La galerie Cécile Fakhoury présente sa troisième exposition personnelle de l’artiste ivoirien Aboudia. Môgô Dynasty, le portrait d’une société en mouvement, réunit ses derniers travaux réalisés à Abidjan et une installation monumentale in situ.
Le travail d’Aboudia représente la vitalité, l’énergie sans fard d’une jeunesse qui s’en sort, qui se débrouille et esquisse un sourire à faire peur parfois, mais un sourire plein et qui exalte toute son expérience. En marge, c’est une génération qui s’étire et prend une forme nouvelle, se restructure et dévoile une force plus claire. En chaque œuvre grouille une horde de vies, un courant d’air et de bruit, des silhouettes cherchant leur place dans des espaces inlassablement trop étroits.
Dans Môgô Dynasty, les peintures d’Aboudia se rétrécissent. Les figures étouffent dans le cadre, elles disent ainsi dans un vacarme embué toute leur force prête à exploser. Le sol semble s’être dérobé, la perspective se limiter à la couleur, aux débords et aux contours de la toile. Les rehauts des personnages accumulés signifient un brulant désir d’affirmation du soi dans un bouillonnement commun. Sans marqueur de réalisme, Aboudia décline les traits caractéristiques de ceux avec qui il partage le temps et l’espace. Le hors champ tient sa place dans cette chronique ivoirienne. Ces tableaux-murs sont des extraits, des essences catalysées des morceaux de la rue.
L’installation in situ La cour revêt un pan de mur composé d’une multitude de figures vides confectionnées avec des tissus agencés, des habits usés. Les fripes d’enfants sont mises en scène comme si elles étaient encore habitées. La tapisserie se fait paysage, panorama d’un atelier à ciel ouvert de Fanicos. Ces lessiveurs à moindre coût emportent des ballots vers les cours d’eau et les sèchent au petit soleil, au petit vent de la ville, à vue des passants et des passagers des transports hurlants. On imagine face à cette installation dans la galerie, les champs de vêtements que l’on peut voir sur les grands axes d’Abidjan. La vaste fresque est ponctuée de coulures de laine, par touches, suggérant des traces de peinture, un écho au langage de l’œuvre d’Aboudia.
Avec ses Môgôs, La famille du Roi, La mort du Roi et Le môgô muselé, Aboudia raconte l’errance de personnages fantômes laissant leur empreinte à chacunes de leurs apparitions. Noctambules masqués, ses protagonistes maquillés et sapés sortent dans un joyeux et inquiétant capharnaüm. Il y a du mort-vivant, du zombie plus éveillé que jamais qui s’éclaire dans ses tableaux. Un thriller sortit d’Afrique de l’ouest côtière, entre le béton et le sable, Aboudia crée un bal poussière fantastique.

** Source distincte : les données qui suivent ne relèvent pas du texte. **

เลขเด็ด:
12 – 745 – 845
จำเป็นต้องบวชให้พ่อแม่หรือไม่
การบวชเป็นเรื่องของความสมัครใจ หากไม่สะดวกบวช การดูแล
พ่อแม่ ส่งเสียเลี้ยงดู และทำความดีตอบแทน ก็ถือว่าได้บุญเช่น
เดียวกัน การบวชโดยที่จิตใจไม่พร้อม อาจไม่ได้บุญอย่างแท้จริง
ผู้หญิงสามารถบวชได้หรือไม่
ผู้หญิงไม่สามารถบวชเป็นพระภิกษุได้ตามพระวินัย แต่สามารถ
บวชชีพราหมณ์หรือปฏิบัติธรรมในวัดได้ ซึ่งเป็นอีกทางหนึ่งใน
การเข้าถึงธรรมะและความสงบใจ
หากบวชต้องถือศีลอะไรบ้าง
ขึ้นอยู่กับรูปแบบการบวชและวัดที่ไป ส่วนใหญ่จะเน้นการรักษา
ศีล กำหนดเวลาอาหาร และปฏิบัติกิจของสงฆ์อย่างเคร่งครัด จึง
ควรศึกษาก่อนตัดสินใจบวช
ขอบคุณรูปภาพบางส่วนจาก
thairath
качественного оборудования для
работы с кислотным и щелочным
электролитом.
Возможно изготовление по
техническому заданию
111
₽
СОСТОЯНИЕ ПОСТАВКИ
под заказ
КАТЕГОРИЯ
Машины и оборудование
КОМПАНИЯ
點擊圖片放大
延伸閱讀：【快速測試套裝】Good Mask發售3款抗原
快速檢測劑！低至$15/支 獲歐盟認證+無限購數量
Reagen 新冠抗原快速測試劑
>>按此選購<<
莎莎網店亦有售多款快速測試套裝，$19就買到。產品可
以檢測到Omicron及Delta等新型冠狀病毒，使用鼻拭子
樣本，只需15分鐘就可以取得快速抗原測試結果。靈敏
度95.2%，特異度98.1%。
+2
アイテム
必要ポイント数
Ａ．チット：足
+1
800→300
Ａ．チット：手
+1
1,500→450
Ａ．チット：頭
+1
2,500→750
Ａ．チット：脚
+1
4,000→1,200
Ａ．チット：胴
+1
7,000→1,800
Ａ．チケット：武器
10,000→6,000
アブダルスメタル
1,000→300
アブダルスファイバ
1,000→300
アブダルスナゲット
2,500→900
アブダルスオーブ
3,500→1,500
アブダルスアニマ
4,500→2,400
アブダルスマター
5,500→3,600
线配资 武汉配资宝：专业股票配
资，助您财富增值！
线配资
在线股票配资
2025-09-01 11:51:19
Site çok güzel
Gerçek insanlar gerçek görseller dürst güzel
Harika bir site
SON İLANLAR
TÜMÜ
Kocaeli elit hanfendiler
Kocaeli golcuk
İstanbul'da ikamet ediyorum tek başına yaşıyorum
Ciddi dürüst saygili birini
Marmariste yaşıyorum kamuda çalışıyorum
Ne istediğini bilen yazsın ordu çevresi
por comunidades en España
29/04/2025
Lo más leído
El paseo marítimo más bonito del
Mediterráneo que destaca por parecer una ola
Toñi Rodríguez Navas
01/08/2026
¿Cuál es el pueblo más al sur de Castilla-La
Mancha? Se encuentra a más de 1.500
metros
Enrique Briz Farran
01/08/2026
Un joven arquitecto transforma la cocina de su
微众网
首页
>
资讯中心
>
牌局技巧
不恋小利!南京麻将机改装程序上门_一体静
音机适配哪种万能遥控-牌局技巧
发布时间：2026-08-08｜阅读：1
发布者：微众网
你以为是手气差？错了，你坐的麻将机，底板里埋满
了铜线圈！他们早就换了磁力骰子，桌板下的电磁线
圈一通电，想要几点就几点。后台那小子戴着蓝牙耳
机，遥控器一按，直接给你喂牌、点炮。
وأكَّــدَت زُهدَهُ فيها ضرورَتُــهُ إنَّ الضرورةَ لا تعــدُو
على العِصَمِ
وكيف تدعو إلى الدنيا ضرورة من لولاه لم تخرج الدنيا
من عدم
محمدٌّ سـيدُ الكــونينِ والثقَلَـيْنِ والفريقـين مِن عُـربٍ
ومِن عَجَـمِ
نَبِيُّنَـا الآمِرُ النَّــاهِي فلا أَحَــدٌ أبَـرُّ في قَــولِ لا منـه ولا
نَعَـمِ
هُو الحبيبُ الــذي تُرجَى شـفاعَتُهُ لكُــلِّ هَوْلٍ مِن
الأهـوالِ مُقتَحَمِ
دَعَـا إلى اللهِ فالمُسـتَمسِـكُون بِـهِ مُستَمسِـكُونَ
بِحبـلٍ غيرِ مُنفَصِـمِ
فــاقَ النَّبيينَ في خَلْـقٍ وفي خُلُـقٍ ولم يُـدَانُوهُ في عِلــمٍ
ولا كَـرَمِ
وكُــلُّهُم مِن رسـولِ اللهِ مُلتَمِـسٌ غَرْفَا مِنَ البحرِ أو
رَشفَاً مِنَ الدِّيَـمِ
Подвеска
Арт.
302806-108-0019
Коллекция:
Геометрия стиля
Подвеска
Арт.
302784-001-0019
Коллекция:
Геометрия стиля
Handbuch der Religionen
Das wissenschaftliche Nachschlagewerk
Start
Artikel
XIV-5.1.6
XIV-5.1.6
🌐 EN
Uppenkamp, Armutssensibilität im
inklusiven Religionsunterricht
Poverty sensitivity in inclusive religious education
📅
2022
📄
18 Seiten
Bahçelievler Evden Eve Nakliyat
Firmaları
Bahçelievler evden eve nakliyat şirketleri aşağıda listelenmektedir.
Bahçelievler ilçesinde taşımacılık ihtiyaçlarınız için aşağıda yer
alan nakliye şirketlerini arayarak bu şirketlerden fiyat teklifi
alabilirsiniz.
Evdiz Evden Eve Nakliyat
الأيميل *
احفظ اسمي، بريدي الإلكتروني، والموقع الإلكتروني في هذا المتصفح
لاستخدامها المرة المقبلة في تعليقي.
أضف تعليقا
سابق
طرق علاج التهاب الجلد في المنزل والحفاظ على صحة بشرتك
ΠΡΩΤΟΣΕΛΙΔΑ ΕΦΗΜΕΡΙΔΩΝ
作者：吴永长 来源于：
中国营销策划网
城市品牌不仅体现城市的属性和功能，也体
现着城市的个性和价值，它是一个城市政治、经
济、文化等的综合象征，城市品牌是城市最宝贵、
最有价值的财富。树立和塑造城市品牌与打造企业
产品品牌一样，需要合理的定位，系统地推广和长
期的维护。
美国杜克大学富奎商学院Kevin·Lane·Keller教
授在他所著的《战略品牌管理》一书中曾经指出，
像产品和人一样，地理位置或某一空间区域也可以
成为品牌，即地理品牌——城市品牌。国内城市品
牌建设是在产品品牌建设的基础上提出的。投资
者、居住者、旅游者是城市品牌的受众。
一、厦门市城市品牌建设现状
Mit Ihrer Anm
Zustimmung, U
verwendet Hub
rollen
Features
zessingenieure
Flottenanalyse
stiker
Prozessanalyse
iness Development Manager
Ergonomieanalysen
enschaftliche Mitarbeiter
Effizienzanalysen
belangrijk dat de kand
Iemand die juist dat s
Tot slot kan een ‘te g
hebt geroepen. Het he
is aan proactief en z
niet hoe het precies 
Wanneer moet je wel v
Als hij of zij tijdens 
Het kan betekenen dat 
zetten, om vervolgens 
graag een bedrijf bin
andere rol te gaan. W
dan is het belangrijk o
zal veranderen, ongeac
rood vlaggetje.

D’une œuvre à l’autre, le public est projeté dans le flux et le brouhaha du maquis. Les toiles sont des arrêts sur image, un focus sur un groupe de môgôs qui s’apprêtent à s’entretenir entre eux, en cercle de partage des expériences où chacun endosse un statut social : stature du dur gars ou du financier accompli, du petit garagiste au fonctionnaire, de l’apprenti au chauffeur de berline. On ressent dans les toiles d’Aboudia la présence des Ziguéhis d’hier jusqu‘à la naissance et l’affirmation du Nouchi. Des frottements de mots, des sons remixés et des rêves d’ailleurs brandis en signes identitaires, résistants aux épreuves du quotidien précaire.
Hors contexte on peut admirer le trait vif et acéré, la touche rapide et volontaire, le noir profond insistant sur le signe répétitif et continu de l’infini. Sa ligne contiendra sans cesse l’effervescence d’un territoire en éclosion, objet de palabres et de revendications. Abidjan est en pleine ascension, ville des transformations, sortie de crise, devenue attractive, cité des possibles. Aboudia guette, il observe et s’immerge dans sa métropole, il fait corps avec son mouvement, ses changements. Toile après toile il décrit dans le vif ce qui résiste aux codes lisses, à la pâleur d’une société uniformisée.